6 tips for changing the telemedicine conversation – BenefitsPro
Why in the world are we still talking about telemedicine the same way we have for the last five or so years? With 90 percent of large employers expected to offer it to their employees in 2019, I’m pretty sure clients get the gist and you may feel as though the box is checked. Yet, I still have conversations weekly that lead to a refreshed approach.
I propose we have a different conversation about telemedicine. Here are six ways to move the conversation from what telemedicine is and why your clients should offer it, to how to build an effective, successful program.
Remove the visit fee
Remove the visit fee at every opportunity. Mercer research found that groups with greater than 10 percent average utilization had a median copay of $15, compared to the less than 6 percent average utilization of groups with a $30 median copay.
If their telemedicine visit doesn’t cost anything, employees are more likely to give it a chance and keep using it. And if they really like it, they’ll spread the word.
Make it relatable
Even though telemedicine could be the perfect solution a lot of employees need, they might not understand exactly when to use it, how it saves them money, and why it’s applicable to their lives. Make the service relatable and relevant by sharing a personal story of how you used telemedicine to cure your cold on vacation or get a prescription for your kid’s nausea in the middle of the night.

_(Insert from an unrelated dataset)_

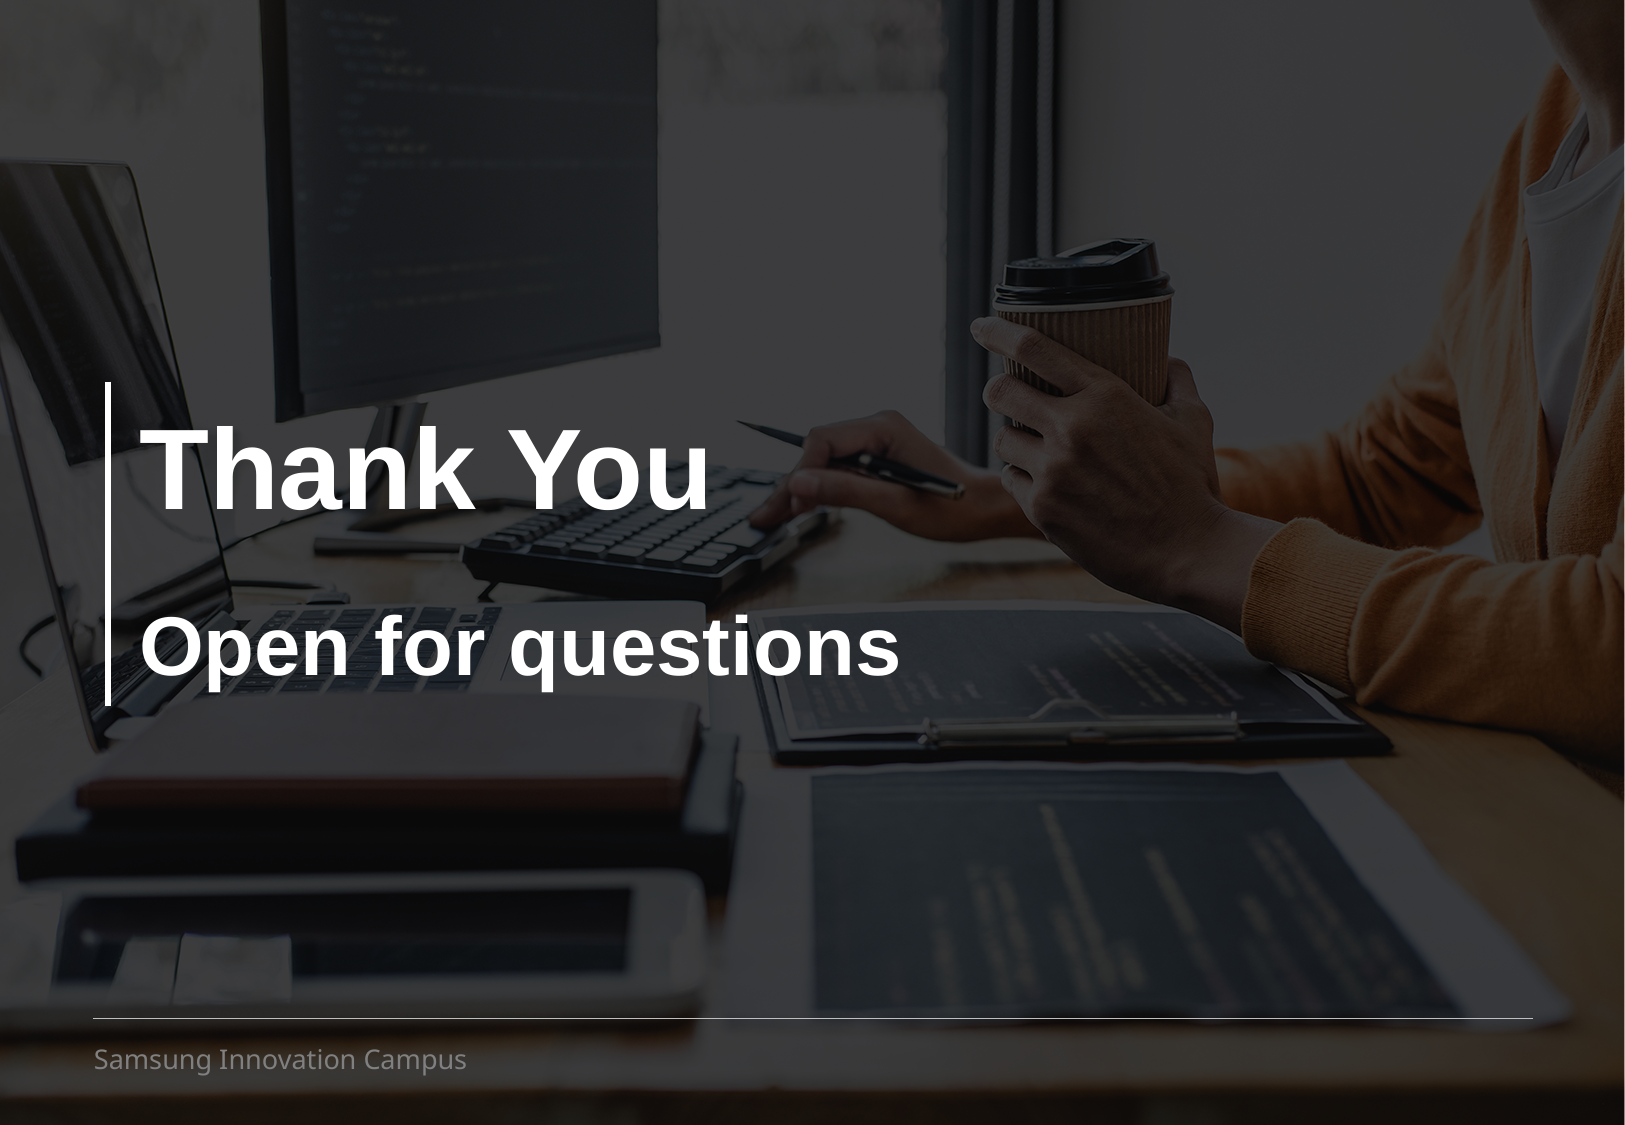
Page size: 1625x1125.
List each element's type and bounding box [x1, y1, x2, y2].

And if you haven’t used telemedicine yourself, that’s your first step.
Separate it from the health plan
CFO.com published an article last year on reaping the benefits of telemedicine from Beth Umland, director of research for Mercer’s health business, in which she says:
“It’s…worth considering the quality of the telemedicine program offered. The average utilization rate is twice as high for (employers contracted with a specialty telemedicine vendor) — 12 percent versus 6 percent among those offering through the health plan — even though the average copay amounts are virtually the same.”
When you separate telemedicine from the health plan, you have a greater opportunity to put the service in the spotlight rather than it getting lost under the insurance details. You’re also able to redirect claims and reduce out-of-pocket spending.
If you’re asking employees to change their healthcare behavior, you need to make it as easy as possible. Keep access information (instructions, phone number, log-in details, etc.) with the rest of your benefits communications so employees know where to find it when they need it.
Another reason to keep telemedicine separate from the health plan: the service isn’t disrupted if the medical plan changes, so employees have consistent access to their virtual care without having to learn a new provider.
Increase participation by promoting telemedicine at benefit fairs, webinars, through traditional communication and promotional pieces, and by tying it to wellness incentives.
Ask employers how they typically communicate any type of announcement to their employees, from insurance info to details on the holiday party. Is it putting a flyer on the back of bathroom stalls? Postcard sent through direct mail? Email? If it’s already effective, don’t reinvent the wheel. These same channels should be used to regularly send out communications about the usefulness of telemedicine.
Expand the program
Telehealth continues to expand, with services for behavioral health counseling, dermatology, lower back pain, and expert second opinions.
Mental health is an especially crucial issue right now, costing employers billions in healthcare expenses and lost productivity. One in five Americans face a mental health issue at any given time, and depression costs an estimated $79 to $105 billion per year in lost productivity. Easy access to treatment removes the stigma of therapy and encourages use, further making a positive impact on health outcomes.
Switch up your script
If you’re ready to stop using the old telemedicine script, go ahead and change the conversation. Remove the barriers (like high visit fees), simplify access, and enhance the experience with more opportunities to receive virtual care.
Jake Cleer is vice president of sales at New Benefits. Jake tailors non-insured benefit programs to a number of the top 50 brokerage and consulting firms around the country. He builds strategy with consultants and account management teams to embed telehealth, advocacy, and other products, helping their clients add value to the employee benefit offering while redirecting claims from their health plan.